一声低吼,王枫整个人被撞得离鞍飞出,重重砸进街边一家绸缎铺,木架哗啦坍塌一片。
神功再坚,也扛不住这般叠加重击,当场崩解。
他还未撑地起身,那人影已如鬼魅般贴至眼前,食指再度暴起,直取咽喉!
王枫抬手,念力如丝缠住对方指尖——
同时右指併拢,一记大力金刚指悍然点出!
岂料对方武学造诣高得出奇。
念力只缠住他手指一瞬,便被一股沛然之力震散;那指尖余势不减,反將王枫指端內力吸得一空!
两股劲力甫一相触,王枫心头猛然一凛——
对方体內竟似藏著无底旋涡,竟在疯狂吞噬他指尖真气!
“吸功大法,朱无视!”
这门邪功王枫也会,却向来不屑动用。
此刻哪还猜不出,眼前这灰衣覆面之人,正是铁胆神侯朱无视。
想来是听闻自己救隆德帝时施展了金刚不坏神功,这才悄然盯上,专挑破绽下手。
“天香豆蔻!”
先机已失,內力又远逊於对方,硬拼吸功大法无异以卵击石。
眼下金刚不坏已然寸裂,若再被朱无视缠住——
远处守城巨弩嗡嗡上弦,箭尖寒光直指自己胸口,稍有迟滯,便是万箭穿身、尸骨无存!
王枫脱口吼出三字,声如裂帛。
“什么?”
朱无视瞳孔一缩,指尖微顿,攻势骤缓。
“砰!砰!砰!”
三记大力金刚腿挟风而至,重重踹在他胸腹之间。王枫念力疾涌,身形如鹤掠起,稳稳落上街旁一株参天古槐的横枝。

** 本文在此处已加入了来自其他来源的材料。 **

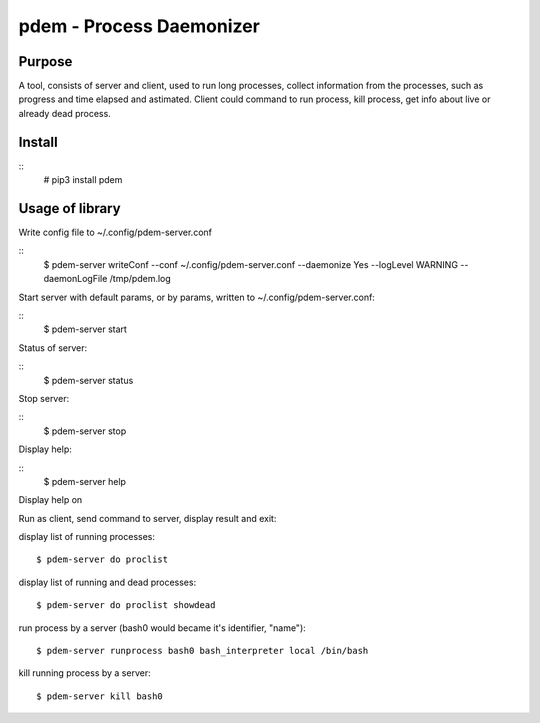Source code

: =========================
pdem - Process Daemonizer
=========================

Purpose
-------

A tool, consists of server and client, used to run long processes, collect information from the processes, such as
progress and time elapsed and astimated.
Client could command to run process, kill process, get info about live or already dead process.

Install
-------

::
    # pip3 install pdem


Usage of library
----------------

Write config file to ~/.config/pdem-server.conf

::
    $ pdem-server writeConf --conf ~/.config/pdem-server.conf --daemonize Yes --logLevel WARNING --daemonLogFile /tmp/pdem.log

Start server with default params, or by params, written to ~/.config/pdem-server.conf:

::
    $ pdem-server start

Status of server:

::
    $ pdem-server status

Stop server:

::
    $ pdem-server stop

Display help:

::
    $ pdem-server help

Display help on

Run as client, send command to server, display result and exit:

display list of running processes:
::
    $ pdem-server do proclist

display list of running and dead processes:
::
    $ pdem-server do proclist showdead

run process by a server (bash0 would became it's identifier, "name"):
::
    $ pdem-server runprocess bash0 bash_interpreter local /bin/bash

kill running process by a server:
::
    $ pdem-server kill bash0





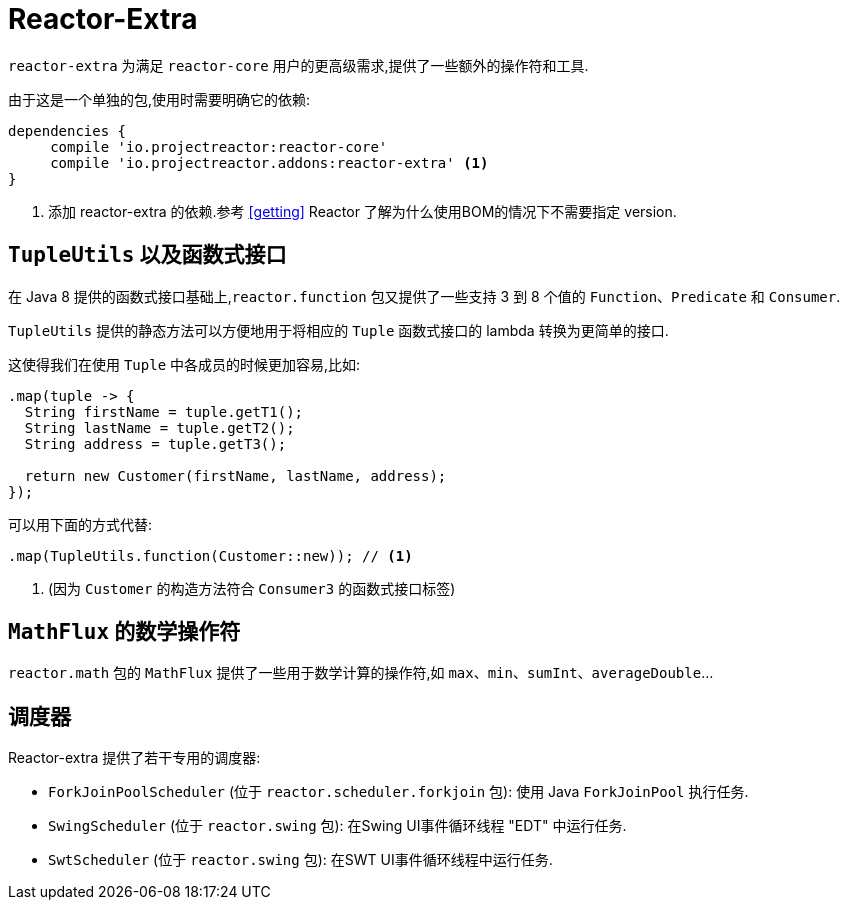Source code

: [[reactor-extra]]
= Reactor-Extra

`reactor-extra` 为满足 `reactor-core` 用户的更高级需求,提供了一些额外的操作符和工具.

由于这是一个单独的包,使用时需要明确它的依赖:

====
[source,groovy]
----
dependencies {
     compile 'io.projectreactor:reactor-core'
     compile 'io.projectreactor.addons:reactor-extra' <1>
}
----
<1> 添加 reactor-extra 的依赖.参考 <<getting>>  Reactor 了解为什么使用BOM的情况下不需要指定 version.
====

[[extra-tuples]]
== `TupleUtils` 以及函数式接口

在 Java 8 提供的函数式接口基础上,`reactor.function` 包又提供了一些支持 3 到 8 个值的 `Function`、`Predicate` 和 `Consumer`.

`TupleUtils` 提供的静态方法可以方便地用于将相应的 `Tuple` 函数式接口的 lambda 转换为更简单的接口.

这使得我们在使用 `Tuple` 中各成员的时候更加容易,比如:

====
[source,java]
----
.map(tuple -> {
  String firstName = tuple.getT1();
  String lastName = tuple.getT2();
  String address = tuple.getT3();

  return new Customer(firstName, lastName, address);
});
----
====

可以用下面的方式代替:

====
[source,java]
----
.map(TupleUtils.function(Customer::new)); // <1>
----
<1> (因为 `Customer` 的构造方法符合 `Consumer3` 的函数式接口标签)
====

[[extra-math]]
== `MathFlux` 的数学操作符

`reactor.math`  包的 `MathFlux` 提供了一些用于数学计算的操作符,如 `max`、`min`、`sumInt`、`averageDouble`...

[[extra-schedulers]]
== 调度器

Reactor-extra 提供了若干专用的调度器:

* `ForkJoinPoolScheduler` (位于 `reactor.scheduler.forkjoin` 包): 使用 Java `ForkJoinPool` 执行任务.
* `SwingScheduler` (位于 `reactor.swing` 包): 在Swing UI事件循环线程 "EDT" 中运行任务.
* `SwtScheduler` (位于 `reactor.swing` 包): 在SWT UI事件循环线程中运行任务.
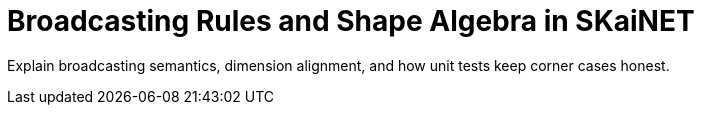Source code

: = Broadcasting Rules and Shape Algebra in SKaiNET
:page-role: explanation

Explain broadcasting semantics, dimension alignment, and how unit tests keep corner cases honest.
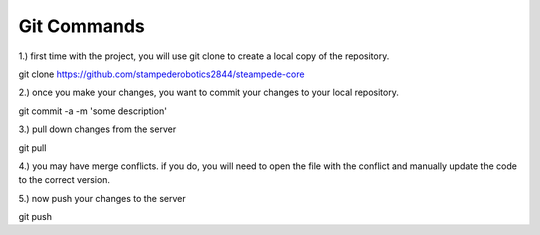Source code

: .. _git:

Git Commands
============

1.) first time with the project, you will use git clone to create a local copy of
the repository.

git clone https://github.com/stampederobotics2844/steampede-core

2.) once you make your changes, you want to commit your changes to your local repository.

git commit -a -m 'some description'

3.) pull down changes from the server

git pull 

4.) you may have merge conflicts. if you do, you will need to open the file with the conflict and manually update the code to the correct version.

5.) now push your changes to the server

git push




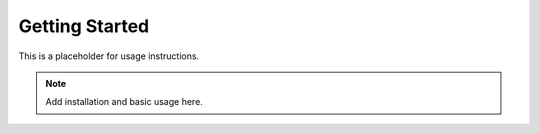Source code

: .. Getting Started
.. ===============

.. This project combines **OpenMMLab’s Runner** with **PyTorch Lightning’s Trainer**.

.. Key differences from stock OpenMMLab:
.. -------------------------------------

.. - ``model class`` is adapted for Lightning compatibility.
.. - ``dataset class`` remains unchanged (standard OpenMMLab dataset pipelines).
.. - ``train.py`` orchestrates Runner + Trainer.

.. Quickstart
.. ----------

.. .. code-block:: bash

..    git clone <your-repo>
..    cd <your-repo>
..    pip install -r docs/requirements.txt
..    pip install -e .

..    cd docs
..    make html


Getting Started
===============

This is a placeholder for usage instructions.

.. note::

   Add installation and basic usage here.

俯身下望,只见那人一袭灰袍猎猎,黑巾蒙面,身形步法竟与前几日伏击自己的採花贼如出一辙。
“嘖,原以为只有我这种不讲规矩的才爱背后捅刀,没想到朱铁胆你浓眉大眼,也干这等偷袭勾当!”
王枫心头火起,暗骂一句。
“杀贼!”
话音未落,斜刺里衝出一队黑衣人,从街角酒肆破门而出,刀光晃眼,齐声嘶吼著扑来。
王枫眼角余光一扫,心口发紧——三架三弓床弩正缓缓调转,弩臂吱呀作响,粗如儿臂的破甲箭,箭簇森然锁死自己所在方位。
“好自为之!”
朱无视冷笑一声,袖袍一盪,人已如烟掠出数丈之外。
若非瞥见那群黑衣人直奔自己而来,王枫几乎疑心他们全是朱无视埋下的伏兵!
“找死?打不过朱铁胆,还收拾不了你们这群杂鱼?”
怒火翻涌,王枫念力暴震,身形倏然拔空,直扑床弩阵列。掌风过处,摧枯拉朽,吸功大法一经运转,便似抽丝剥茧,顷刻间將围拢的弩手尽数吸乾。
落地时尘土未散,他已立在青砖道上。
“西厂绝不会放过你!”
最后一个头目喉骨尽碎,倒地前仍嘶声撂下狠话。